You guys know we can make copies of your DVDs and VHSes at Videoport, right? No, it can’t be anything copyrighted (that’s sort of what that word means), so you’ll just have to buy another copy of Weekend At Bernie’s to replace that VHS you’ve played so often it finally shredded itself. But home movies or anything not copyrighted? We can do it! $10 bucks a pop and little Susie’s dance recital can be copied and sent to every relative on your Christmas card list!

 

 

 

 

 

 

 

 

 

The Indie Video Store Fights Back: Episode 3—Fight The Power

Here’s the thing about Videoport.

There’s nothing that RedBox, cable TV, or Netfl*x (still can’t bring myself to type that word) do that Videoport doesn’t do. Only better. “Nonsense,” you say? (Or “Poppycock,” if you’re a Dowager Countess.) Well no, not really.

We have a great selection of movies and TV shows. Only we don’t keep just the newest 50 movies in plastic vending machines (RedBox), scatter them randomly over expensive, repetitive pay channels at our whim (cable), or suddenly pull your favorite shows and movies from our service because, well, we’re evil and capricious (Netfl*x). Instead, when Videoport has a movie or TV show, it’s just here. Laid out in sensible, stable, easy-to-navigate shelves, staffed by friendly, helpful movie experts. You can pick them up, look at them, read about them, ogle the half naked people on the covers—it’s your call. They’re here and they’re always going to be here, right where you saw them last when you decide you want them. Videoport’s library of movies and TV shows has been built up, curated, nurtured even—for decades. Selected and maintained by people who love them, who know about them, who like nothing better than to share them with other people. Coming out to the video store to look around and take home something new and interesting used to be common—and it’s being lost. Now people sit at home and ingest whatever entertainment huge corporations deign to feed them. A video store is a place to explore, to be exposed to new things, and—gasp—to even talk to people about movies.

Plus, Videoport is your video store. I know that’s a slogan and all, but it’s true. We’ve been in Portland since 1987. Same owners, staff that have been here forever and who know the store and its movies better than they know, well, anything else in their lives, really. Videoport buys as much as possible from other local businesses, we support organizations in our community, and provides a service in return. We listen to what you want. If there’s something we don’t carry that you really want to see, then you can make the case for us to get it. We’ve got a request book full of such suggestions and we like getting your input. We can’t have everything ever made (and some stuff—yech, no thanks), but if there’s enough demand for something, we’re going to get it. (Of course, we do a pretty great job getting essential stuff already, but still…ask away.)
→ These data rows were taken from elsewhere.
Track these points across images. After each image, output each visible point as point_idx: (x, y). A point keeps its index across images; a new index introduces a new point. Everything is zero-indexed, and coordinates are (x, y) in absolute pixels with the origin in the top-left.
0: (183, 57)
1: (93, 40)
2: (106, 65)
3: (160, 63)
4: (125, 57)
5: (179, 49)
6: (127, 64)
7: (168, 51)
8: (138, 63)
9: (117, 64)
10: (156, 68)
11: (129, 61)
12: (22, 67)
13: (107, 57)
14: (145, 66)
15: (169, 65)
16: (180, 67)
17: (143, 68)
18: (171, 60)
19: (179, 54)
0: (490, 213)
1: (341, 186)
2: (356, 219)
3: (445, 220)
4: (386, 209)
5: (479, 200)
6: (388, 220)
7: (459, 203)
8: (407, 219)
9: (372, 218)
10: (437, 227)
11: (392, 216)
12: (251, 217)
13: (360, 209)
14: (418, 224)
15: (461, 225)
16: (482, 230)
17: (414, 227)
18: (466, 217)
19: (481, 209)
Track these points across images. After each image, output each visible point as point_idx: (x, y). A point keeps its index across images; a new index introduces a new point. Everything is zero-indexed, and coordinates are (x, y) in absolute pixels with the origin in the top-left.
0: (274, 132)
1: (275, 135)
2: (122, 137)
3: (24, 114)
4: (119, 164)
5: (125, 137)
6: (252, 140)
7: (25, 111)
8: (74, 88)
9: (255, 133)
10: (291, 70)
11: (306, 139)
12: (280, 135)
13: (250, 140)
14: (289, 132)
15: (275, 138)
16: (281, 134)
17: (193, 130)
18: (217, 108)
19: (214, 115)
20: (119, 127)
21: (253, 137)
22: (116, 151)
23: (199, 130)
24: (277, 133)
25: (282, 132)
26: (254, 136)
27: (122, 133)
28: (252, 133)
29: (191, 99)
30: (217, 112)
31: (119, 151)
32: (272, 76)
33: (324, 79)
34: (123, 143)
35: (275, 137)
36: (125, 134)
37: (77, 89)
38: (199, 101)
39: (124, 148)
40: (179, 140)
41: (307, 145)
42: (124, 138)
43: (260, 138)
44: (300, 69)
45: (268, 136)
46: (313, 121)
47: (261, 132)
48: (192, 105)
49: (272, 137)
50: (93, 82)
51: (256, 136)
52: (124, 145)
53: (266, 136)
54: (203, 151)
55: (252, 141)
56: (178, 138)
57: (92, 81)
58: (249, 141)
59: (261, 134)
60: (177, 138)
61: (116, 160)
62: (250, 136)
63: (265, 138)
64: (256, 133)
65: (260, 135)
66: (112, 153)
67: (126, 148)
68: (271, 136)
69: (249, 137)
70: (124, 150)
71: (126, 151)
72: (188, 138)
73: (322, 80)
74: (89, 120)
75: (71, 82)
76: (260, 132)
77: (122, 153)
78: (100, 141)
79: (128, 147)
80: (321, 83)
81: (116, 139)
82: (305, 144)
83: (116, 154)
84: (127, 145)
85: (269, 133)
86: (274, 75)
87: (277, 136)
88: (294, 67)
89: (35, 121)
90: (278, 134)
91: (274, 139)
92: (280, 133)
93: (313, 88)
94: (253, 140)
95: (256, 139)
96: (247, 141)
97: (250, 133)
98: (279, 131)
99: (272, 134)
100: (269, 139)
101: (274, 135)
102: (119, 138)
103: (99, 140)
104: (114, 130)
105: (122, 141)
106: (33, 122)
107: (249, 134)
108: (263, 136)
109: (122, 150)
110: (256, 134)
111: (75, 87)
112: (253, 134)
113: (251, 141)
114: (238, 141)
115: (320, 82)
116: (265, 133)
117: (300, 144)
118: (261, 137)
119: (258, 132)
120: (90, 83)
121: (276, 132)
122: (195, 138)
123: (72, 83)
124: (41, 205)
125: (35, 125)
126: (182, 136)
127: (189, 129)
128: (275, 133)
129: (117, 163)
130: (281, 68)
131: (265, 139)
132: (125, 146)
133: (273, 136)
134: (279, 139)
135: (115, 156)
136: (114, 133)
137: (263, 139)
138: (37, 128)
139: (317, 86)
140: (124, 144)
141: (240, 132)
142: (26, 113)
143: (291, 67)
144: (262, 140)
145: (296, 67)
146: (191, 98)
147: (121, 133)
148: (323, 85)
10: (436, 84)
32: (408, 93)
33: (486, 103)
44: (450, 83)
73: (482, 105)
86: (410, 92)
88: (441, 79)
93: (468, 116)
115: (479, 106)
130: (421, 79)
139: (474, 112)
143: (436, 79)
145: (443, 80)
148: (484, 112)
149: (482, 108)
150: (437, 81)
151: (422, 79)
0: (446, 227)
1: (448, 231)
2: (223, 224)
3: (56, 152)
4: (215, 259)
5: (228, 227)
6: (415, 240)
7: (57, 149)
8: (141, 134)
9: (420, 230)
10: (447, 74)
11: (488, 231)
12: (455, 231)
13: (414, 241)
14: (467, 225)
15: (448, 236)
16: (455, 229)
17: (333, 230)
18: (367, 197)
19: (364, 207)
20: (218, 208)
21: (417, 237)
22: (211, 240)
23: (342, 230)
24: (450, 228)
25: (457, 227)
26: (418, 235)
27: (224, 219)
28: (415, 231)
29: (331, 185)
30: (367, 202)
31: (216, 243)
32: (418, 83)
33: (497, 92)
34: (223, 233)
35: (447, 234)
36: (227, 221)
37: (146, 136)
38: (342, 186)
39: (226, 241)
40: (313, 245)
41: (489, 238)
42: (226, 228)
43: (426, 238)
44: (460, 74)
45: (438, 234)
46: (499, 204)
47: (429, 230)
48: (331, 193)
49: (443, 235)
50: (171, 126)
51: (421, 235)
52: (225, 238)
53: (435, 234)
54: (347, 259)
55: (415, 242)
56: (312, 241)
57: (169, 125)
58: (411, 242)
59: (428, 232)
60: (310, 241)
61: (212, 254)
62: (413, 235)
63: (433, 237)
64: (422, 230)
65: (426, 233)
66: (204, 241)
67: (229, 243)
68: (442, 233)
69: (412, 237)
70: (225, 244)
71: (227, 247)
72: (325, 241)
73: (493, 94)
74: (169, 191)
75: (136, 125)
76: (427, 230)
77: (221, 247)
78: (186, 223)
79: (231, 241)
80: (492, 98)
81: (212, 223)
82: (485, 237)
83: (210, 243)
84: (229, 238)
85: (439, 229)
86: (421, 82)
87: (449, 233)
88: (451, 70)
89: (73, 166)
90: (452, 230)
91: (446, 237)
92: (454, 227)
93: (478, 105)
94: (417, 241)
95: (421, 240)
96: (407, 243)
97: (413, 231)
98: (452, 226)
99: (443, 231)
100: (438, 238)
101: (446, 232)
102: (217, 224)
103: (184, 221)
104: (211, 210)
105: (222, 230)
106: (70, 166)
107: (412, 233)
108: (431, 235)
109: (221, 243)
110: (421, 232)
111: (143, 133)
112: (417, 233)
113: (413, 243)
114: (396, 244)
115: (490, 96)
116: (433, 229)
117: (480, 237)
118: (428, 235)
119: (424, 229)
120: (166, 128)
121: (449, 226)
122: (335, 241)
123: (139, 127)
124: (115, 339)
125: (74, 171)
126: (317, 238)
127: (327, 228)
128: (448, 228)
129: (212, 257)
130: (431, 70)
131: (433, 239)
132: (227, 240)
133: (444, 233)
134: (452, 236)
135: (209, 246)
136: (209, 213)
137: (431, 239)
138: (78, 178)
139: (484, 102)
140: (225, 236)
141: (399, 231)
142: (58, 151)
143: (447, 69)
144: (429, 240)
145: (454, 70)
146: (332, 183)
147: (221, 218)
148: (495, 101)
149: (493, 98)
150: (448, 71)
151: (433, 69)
Videoport is the soul of independent movies. Sure, you can give your entertainment dollar to some huge corporation (you know, the ones that have driven local, independent video stores like us out of business with heartless efficiency). But you can also make the choice to come here. We have all the movies you want. We know about movies and employ only people who love to talk intelligently about them. And we’re inexpensive. (Daily specials, people—look ‘em up.) Times are tough for locally owned, independent video stores, that’s no secret. But some of you out there still choose to support us, to rent your movies and TV from a place that cares. Cares about movies, cares about you. Netfl*x might as well be renting socks through the mail or the internet for all it cares about movies as something other than a way to make money. Videoport cares. That’s all.

 

You’ve got a choice, people. Make one. Choose Videoport.